In almost any other election year, Rep. Charlie Rangel's ethics problems would have been a major campaign issue, in much the way that Republicans' myriad ethics and corruption scandals framed the 2006 election. The only reason Democrats got a "pass" on Rangel before the election is that so much else was going wrong for them and dominating the headlines. Rangel's conviction by a House panel today on 12 ethics violations should change that, but only to a degree. The consequences of the conviction are laughable: Rangel can expect a sternly worded letter of reprimand or, worst case, a censure. As the Times' write-up notes, the committee has the power to expel, but no one thinks that's going to happen.
One of Washington's obsessions post-election has been badgering President Obama to say that he understands that the electorate sent him a message, and his reluctance to do so led to a flurry of pronouncements--mocked by the Daily Show here--that he just "doesn't get it." After Rangel's buffoonish appearance before, and conviction by, the ethics committee, and after House Democrats decided no changes (!) were necessary in their leadership, I think the charge of not getting it applies much more to congressional Democrats than it does the president.

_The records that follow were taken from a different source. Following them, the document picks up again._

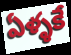
ఏళ్ళకే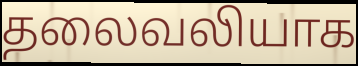
தலைவலியாக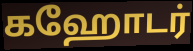
கஹோடர்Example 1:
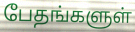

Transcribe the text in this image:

பேதங்களுள்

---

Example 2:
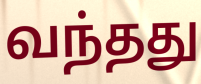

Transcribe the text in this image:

வந்தது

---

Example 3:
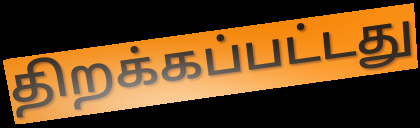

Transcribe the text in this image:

திறக்கப்பட்டது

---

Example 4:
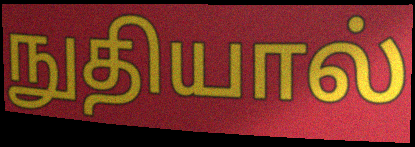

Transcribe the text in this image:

நுதியால்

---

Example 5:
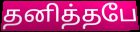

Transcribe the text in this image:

தனித்தபே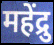
महेंद्रुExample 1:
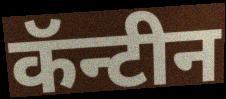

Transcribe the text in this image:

कॅन्टीन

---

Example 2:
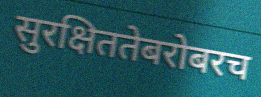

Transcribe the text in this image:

सुरक्षिततेबरोबरच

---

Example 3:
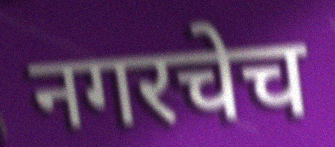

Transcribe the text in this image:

नगरचेच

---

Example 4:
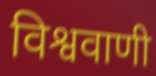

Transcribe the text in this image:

विश्ववाणी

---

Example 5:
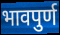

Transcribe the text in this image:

भावपुर्ण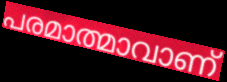
പരമാത്മാവാണ്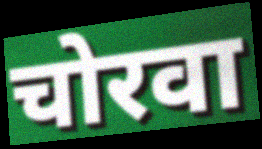
चोरवा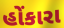
હોંકારા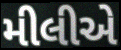
મીલીએ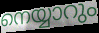
നെയ്യാറുംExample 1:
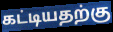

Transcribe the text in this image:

கட்டியதற்கு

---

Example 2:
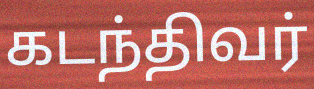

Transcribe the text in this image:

கடந்திவர்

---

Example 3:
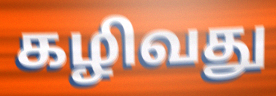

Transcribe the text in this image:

கழிவது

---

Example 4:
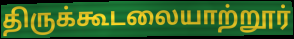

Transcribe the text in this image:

திருக்கூடலையாற்றூர்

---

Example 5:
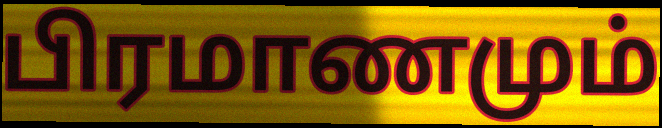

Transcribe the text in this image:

பிரமாணமும்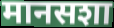
मानसशाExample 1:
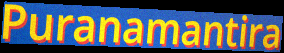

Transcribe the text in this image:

Puranamantira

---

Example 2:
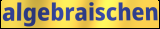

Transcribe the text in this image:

algebraischen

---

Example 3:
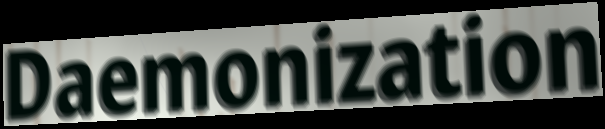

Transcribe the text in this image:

Daemonization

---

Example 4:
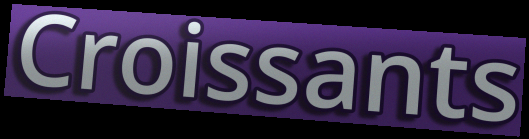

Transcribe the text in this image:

Croissants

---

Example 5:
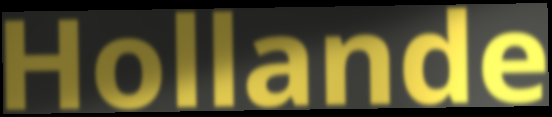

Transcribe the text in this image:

Hollande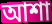
আশা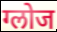
ग्लोज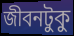
জীবনটুকুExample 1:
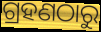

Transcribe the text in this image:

ଗ୍ରହଣଠାରୁ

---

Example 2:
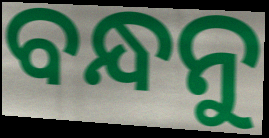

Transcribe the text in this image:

ବନ୍ଧନୁ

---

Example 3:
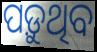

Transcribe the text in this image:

ପଡ଼ୁଥିବ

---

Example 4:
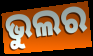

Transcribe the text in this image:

ଭୁଲର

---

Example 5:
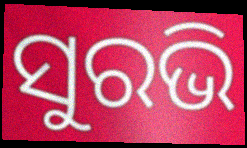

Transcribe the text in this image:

ସୁରଭିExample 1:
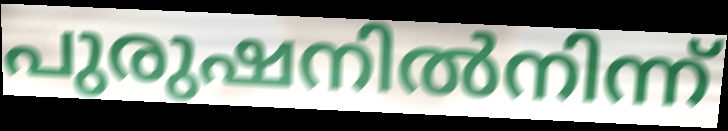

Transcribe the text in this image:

പുരുഷനിൽനിന്ന്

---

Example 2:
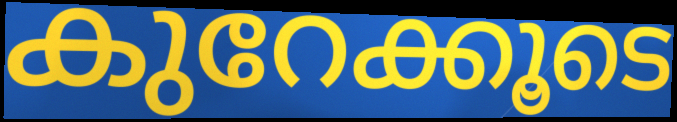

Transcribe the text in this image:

കുറേക്കൂടെ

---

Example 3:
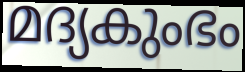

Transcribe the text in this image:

മദ്യകുംഭം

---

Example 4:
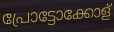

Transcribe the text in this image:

പ്രോട്ടോക്കോള്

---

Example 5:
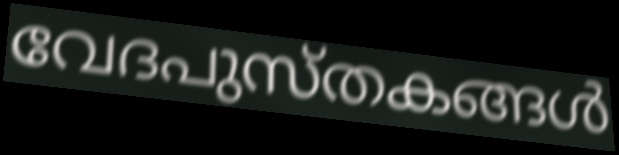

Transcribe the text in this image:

വേദപുസ്തകങ്ങൾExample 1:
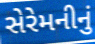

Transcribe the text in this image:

સેરેમનીનું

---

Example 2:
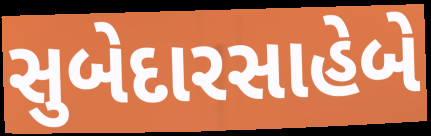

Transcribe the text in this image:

સુબેદારસાહેબે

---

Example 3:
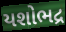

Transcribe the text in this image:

યશોભદ્ર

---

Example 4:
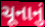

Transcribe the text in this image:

ચૂનાનું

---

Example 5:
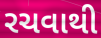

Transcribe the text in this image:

રચવાથી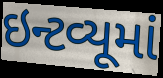
ઇન્ટવ્યૂમાં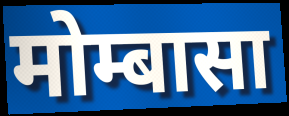
मोम्बासा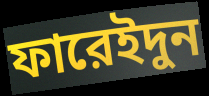
ফারেইদুন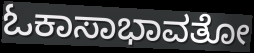
ಓಕಾಸಾಭಾವತೋ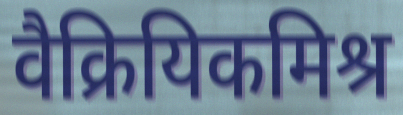
वैक्रियिकमिश्र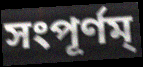
সংপূর্ণম্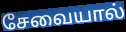
சேவையால்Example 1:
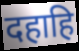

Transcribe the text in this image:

दहाहि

In the two weeks since the election, Republicans have made a pretty good show of doing something to change the culture of Washington by attacking earmarks--yes, yes, earmarks are only a tiny sliver of the budget, and even this small step has been taken grudgingly. But in comparison to what the Democrats have done--or rather have not done, by declining to push Rangel out and allowing him to flaunt his corruption and embarrass them all--the Republicans look like the more responsible party.